Content starts
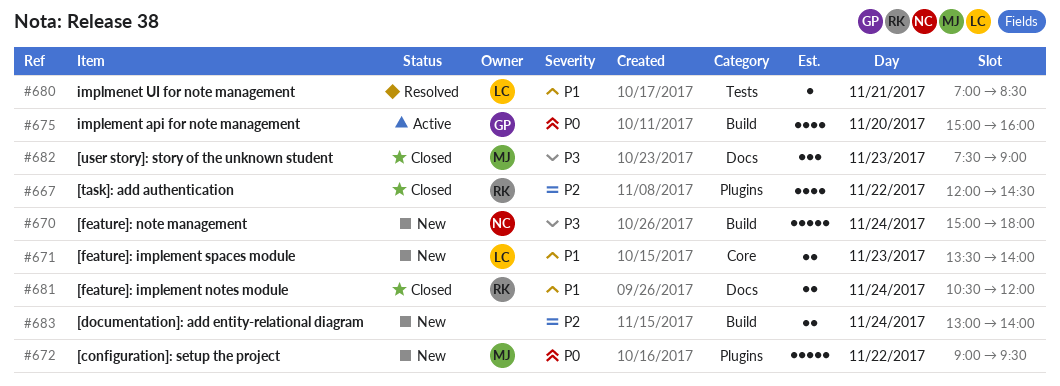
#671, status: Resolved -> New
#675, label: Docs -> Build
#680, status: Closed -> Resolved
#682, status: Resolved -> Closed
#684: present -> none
Content ends
• [TRY IT]:
Without any of the pictures, set the entries down again exactly as written.

• [PROBLEM SOLUTION]:
#671, status: Resolved -> New
#675, label: Docs -> Build
#680, status: Closed -> Resolved
#682, status: Resolved -> Closed
#684: present -> none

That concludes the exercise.